The faith and church founded by Jesus Christ not only is global in its reach, but is intertwined with the histories of the various continents. These facts are borne out by Martin Marty’s brief but insightful book, The Christian World.
A career scholar—the center for advanced religious studies at the University of Chicago is named for him—Marty nonetheless distills his academic knowledge into a work aimed at general readers perhaps not so familiar with Christianity’s wide reach.
Marty organizes The Christian World by geographical “episodes,” with Old World continents rating histories for both the ancient and modern eras. The Americas, sadly, merit only a single episode apiece.
Thus it is readers are reminded that though Christianity often is associated primarily with Europe and North America, it was founded in the Middle East and had some of its early orthodoxies forged by leaders in Africa.
This, again, is the strength of Marty’s work: He points out that when the church is developed as a true manifestation of Christ’s gospel, it cannot be characterized as belonging solely to a particular culture, society, or people.
Consequently, Marty’s history contains what are probably surprises to many Western readers.

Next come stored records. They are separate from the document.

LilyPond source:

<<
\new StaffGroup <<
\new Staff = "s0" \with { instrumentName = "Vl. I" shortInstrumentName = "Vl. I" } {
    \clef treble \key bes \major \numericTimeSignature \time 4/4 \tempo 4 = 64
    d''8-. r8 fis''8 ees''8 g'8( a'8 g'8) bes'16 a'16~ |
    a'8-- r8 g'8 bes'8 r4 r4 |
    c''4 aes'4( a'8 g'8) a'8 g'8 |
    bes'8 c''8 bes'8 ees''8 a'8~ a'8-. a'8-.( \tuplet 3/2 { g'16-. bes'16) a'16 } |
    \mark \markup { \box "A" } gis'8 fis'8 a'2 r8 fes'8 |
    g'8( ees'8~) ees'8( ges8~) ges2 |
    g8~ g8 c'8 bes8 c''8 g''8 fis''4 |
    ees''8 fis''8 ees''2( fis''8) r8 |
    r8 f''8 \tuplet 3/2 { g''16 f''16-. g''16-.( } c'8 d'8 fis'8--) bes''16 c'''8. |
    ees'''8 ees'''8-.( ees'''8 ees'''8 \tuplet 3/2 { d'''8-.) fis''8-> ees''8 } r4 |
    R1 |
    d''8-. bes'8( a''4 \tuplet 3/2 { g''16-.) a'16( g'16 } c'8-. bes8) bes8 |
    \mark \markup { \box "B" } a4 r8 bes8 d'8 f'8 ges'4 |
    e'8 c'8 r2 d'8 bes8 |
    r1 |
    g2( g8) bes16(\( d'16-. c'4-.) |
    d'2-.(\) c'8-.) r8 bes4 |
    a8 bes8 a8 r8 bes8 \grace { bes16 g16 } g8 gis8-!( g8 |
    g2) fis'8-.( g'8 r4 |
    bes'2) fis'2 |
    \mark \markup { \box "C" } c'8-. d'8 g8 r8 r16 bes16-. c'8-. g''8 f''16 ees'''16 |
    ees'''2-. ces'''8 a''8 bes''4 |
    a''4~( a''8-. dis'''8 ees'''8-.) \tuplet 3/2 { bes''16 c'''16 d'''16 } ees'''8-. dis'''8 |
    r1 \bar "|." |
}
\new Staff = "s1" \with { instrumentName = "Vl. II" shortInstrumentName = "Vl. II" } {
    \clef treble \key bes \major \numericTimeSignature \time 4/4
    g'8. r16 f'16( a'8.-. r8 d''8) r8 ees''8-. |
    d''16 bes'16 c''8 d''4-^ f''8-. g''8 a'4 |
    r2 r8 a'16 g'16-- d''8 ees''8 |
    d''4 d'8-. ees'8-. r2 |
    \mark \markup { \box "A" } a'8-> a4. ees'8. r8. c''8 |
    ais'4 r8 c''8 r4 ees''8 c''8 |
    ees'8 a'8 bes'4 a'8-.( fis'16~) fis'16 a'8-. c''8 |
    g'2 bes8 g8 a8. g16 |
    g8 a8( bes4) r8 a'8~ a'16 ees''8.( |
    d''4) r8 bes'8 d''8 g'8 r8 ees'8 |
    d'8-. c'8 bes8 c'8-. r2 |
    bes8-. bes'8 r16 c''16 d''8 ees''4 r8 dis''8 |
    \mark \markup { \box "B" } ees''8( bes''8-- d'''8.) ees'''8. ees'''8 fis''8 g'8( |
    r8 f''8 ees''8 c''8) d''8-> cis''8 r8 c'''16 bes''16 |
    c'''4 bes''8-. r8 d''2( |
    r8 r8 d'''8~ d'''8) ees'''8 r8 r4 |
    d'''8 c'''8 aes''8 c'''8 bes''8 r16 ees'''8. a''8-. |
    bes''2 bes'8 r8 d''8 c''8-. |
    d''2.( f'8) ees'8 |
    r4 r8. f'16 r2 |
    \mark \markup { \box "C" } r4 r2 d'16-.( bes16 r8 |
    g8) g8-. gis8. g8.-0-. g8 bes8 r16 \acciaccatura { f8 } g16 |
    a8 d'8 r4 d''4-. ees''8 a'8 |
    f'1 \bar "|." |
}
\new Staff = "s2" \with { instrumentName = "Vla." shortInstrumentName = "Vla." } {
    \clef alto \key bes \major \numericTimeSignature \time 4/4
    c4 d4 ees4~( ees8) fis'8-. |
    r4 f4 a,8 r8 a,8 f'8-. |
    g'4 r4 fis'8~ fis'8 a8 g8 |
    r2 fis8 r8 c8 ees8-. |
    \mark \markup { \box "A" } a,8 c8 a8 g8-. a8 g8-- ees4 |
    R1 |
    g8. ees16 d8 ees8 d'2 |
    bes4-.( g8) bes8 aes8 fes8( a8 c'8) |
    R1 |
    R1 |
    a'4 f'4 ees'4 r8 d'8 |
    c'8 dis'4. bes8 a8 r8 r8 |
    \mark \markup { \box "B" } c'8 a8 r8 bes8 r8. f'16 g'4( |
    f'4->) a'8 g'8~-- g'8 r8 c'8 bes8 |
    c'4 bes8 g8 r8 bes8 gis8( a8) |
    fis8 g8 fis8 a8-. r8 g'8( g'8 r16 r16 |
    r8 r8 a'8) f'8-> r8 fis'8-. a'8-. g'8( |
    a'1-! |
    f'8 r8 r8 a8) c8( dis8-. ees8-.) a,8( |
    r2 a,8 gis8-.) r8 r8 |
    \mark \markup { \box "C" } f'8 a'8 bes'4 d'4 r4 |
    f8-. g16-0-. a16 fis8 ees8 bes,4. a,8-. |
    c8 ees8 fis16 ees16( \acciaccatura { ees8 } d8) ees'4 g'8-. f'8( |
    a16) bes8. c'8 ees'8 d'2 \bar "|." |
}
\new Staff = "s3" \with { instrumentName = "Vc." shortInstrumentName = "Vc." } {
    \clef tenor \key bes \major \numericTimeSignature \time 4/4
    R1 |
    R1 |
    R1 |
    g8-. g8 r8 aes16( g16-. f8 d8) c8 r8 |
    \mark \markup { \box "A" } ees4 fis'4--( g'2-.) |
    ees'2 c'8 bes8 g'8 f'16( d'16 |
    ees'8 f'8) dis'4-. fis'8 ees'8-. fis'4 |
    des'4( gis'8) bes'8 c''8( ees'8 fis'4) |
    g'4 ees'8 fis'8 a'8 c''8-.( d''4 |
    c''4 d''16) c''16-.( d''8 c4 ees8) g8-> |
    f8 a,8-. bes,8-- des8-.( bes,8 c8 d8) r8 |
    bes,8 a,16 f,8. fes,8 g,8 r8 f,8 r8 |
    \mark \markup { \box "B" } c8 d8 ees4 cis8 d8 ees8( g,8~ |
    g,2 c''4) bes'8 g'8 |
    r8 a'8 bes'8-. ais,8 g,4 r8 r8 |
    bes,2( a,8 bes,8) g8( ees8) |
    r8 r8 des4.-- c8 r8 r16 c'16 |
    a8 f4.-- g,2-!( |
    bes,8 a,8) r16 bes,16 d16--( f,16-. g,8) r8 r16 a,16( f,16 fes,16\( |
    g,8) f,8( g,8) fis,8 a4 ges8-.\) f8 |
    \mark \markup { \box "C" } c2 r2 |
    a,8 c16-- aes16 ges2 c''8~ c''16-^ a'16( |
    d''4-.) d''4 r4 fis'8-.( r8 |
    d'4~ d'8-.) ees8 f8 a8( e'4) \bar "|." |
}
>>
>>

He recounts, for example, how the Christian church still worshiping in Ethiopia traces its founding to the time of the apostles. Asia, as well, has never been fully devoid of adherents to Christ, though missionary efforts such as those by Jesuits in 1600s Japan have often been countered by severe persecution.
Even in Latin America, where conquistadors imposed Roman Catholicism on the natives as part of a scheme to reduce them to near chattel, the unexpected could develop. Marty recalls in particular the reformer Bartolome de Las Casas, who argued for humane treatment of the Indians not merely as fellow human beings, but as brothers in Christ.
Marty writes of de Las Casas: “As protector, he made it a point to identify with the poor, in whom he saw Jesus Christ, while making enemies when he gave publicity in Europe to the atrocities perpetrated by his fellow Spaniards.”
Unfortunately, as a writer aligned with mainstream academia, Marty also seems obliged to echo familiar criticisms of the church. He repeats in particular the allegation that missionaries during the period of Western colonialism were racist, patronizing, and in league with imperialists. Yet he also points out that “letters, writings, and sermons suggest that for most of the missionaries, regard for the souls of the unconverted was the moving force.”
Indeed, what one gleans most from Marty’s brief history is that Christ’s church flourishes mainly when it is proclaimed by those who aren’t necessarily in step with the establishment.
Thus, as the twenty-first century unfolds we see Christianity growing in unlikely ways in unlikely places: in the underground house church movement of Communist China, through the preaching of indigenous pastors in sub-Saharan Africa, through the passionate worship style of the more ebullient Protestant sects in Latin America.
Of these latter Pentecostals and evangelicals Marty issues a remarkable observation, one that serves to illustrate why regardless of the course of history, the true Church can never fail. “These Christians,” he writes, “continue to meet needs that others do not. Almost obsessive is their stress on the Jesus of the gospel stories as a human among them—and Jesus as the Christ, the exalted Lord among them and within them.”
We might add: This is precisely what Jesus told his followers to go into all the world and do.